M1 comprises currency in circulation and overnight deposits – forms of money more likely to be related to economic transactions. M3 also includes time and notice deposits and money market funds, making it more susceptible to changes in savings behaviour. The recent slight pick-up reflects these components and is probably related to escalating financial stress that has caused investors to hold more of their wealth in liquid form (i.e. a rise in the precautionary demand for money).
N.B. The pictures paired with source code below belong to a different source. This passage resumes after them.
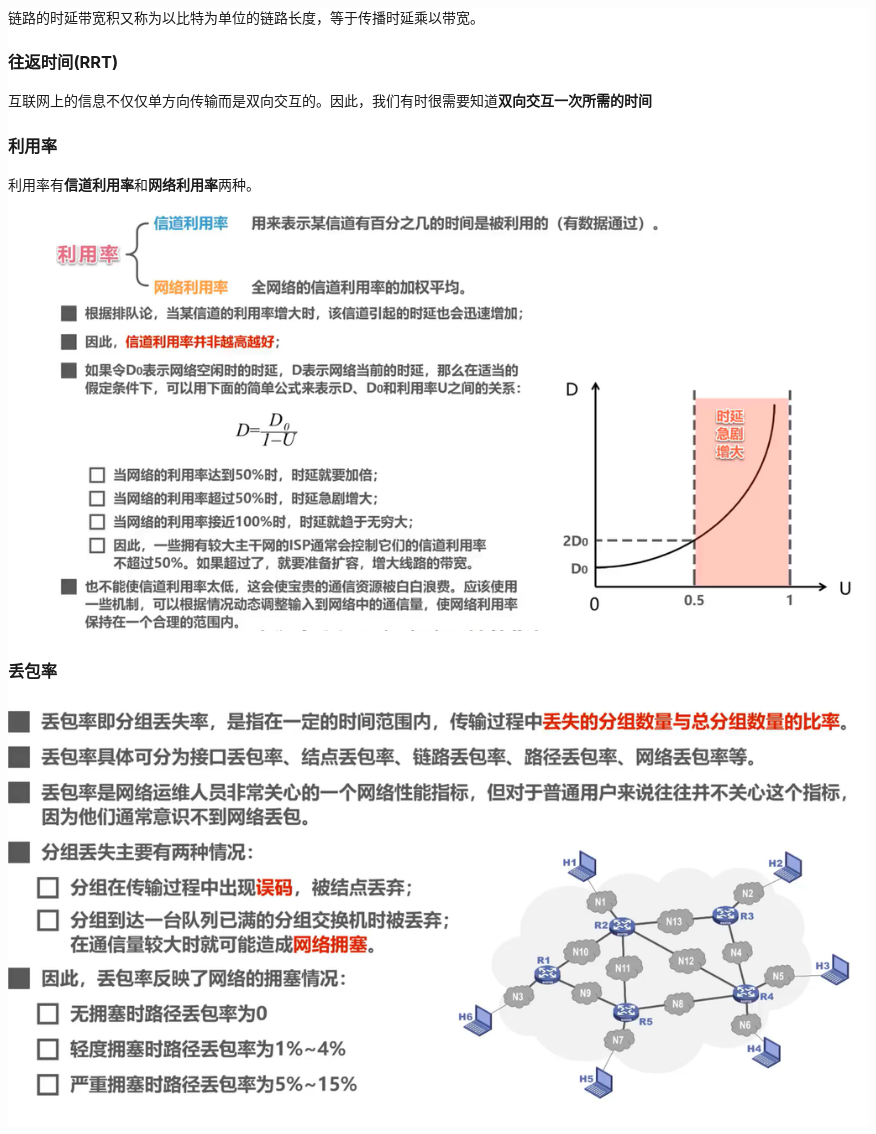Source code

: 链路的时延带宽积又称为以比特为单位的链路长度，等于传播时延乘以带宽。

### 往返时间(RRT)

互联网上的信息不仅仅单方向传输而是双向交互的。因此，我们有时很需要知道**双向交互一次所需的时间**

### 利用率

利用率有**信道利用率**和**网络利用率**两种。

![](./img/7.png)

### 丢包率

![](./img/9.png)
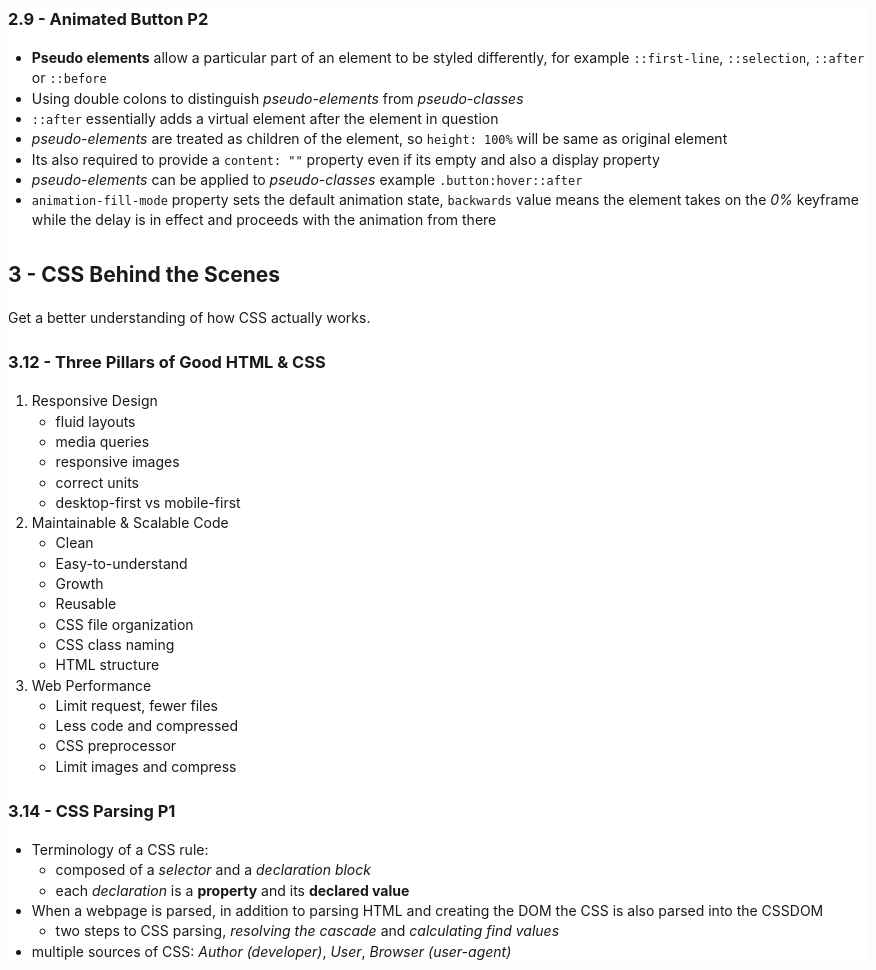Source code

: ### 2.9 - Animated Button P2

- **Pseudo elements** allow a particular part of an element to be styled differently, for example `::first-line`, `::selection`, `::after` or `::before`
- Using double colons to distinguish *pseudo-elements* from *pseudo-classes*
- `::after` essentially adds a virtual element after the element in question
- *pseudo-elements* are treated as children of the element, so `height: 100%` will be same as original element
- Its also required to provide a `content: ""` property even if its empty and also a display property
- *pseudo-elements* can be applied to *pseudo-classes* example `.button:hover::after`
- `animation-fill-mode` property sets the default animation state, `backwards` value means the element takes on the *0%* keyframe while the delay is in effect and proceeds with the animation from there

## 3 - CSS Behind the Scenes <a name="s3"></a>

Get a better understanding of how CSS actually works.

### 3.12 - Three Pillars of Good HTML & CSS

1. Responsive Design
   - fluid layouts
   - media queries
   - responsive images
   - correct units
   - desktop-first vs mobile-first
2. Maintainable & Scalable Code
   - Clean
   - Easy-to-understand
   - Growth
   - Reusable
   - CSS file organization
   - CSS class naming
   - HTML structure
3. Web Performance
   - Limit request, fewer files
   - Less code and compressed
   - CSS preprocessor
   - Limit images and compress

### 3.14 - CSS Parsing P1

- Terminology of a CSS rule:
   - composed of a *selector* and a *declaration block*
   - each *declaration* is a **property** and its **declared value**
- When a webpage is parsed, in addition to parsing HTML and creating the DOM the CSS is also parsed into the CSSDOM
  - two steps to CSS parsing, *resolving the cascade* and *calculating find values*
- multiple sources of CSS: *Author (developer)*, *User*, *Browser (user-agent)*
Available country M1 information suggests that the Eurozone periphery is locked into a "double dip" that will undermine fiscal consolidation plans. The ECB publishes a country breakdown of overnight deposits but not currency. The deposits analysis shows a 2.8% real contraction (not annualised) in peripheral economies – Greece, Ireland, Italy, Portugal and Spain – over the last six months. This is comparable with the decline in early 2008 just ahead of the plunge into recession – second chart. Weakness is most pronounced in Greece but real M1 deposits are falling in all five economies, with a notable acceleration in the pace of contraction in Italy recently – third chart.
Eurozone-wide real M1 trends are stronger than in early 2008, reflecting continued expansion in the core – Austria, Benelux, France and Germany. Core growth, however, has fallen sharply since the summer, suggesting a slowdown in internal economic momentum to accompany an intensifying drag from the periphery. Country figures reveal a contraction of real M1 deposits in Belgium and the smallest six-month rise in Germany since late 2008.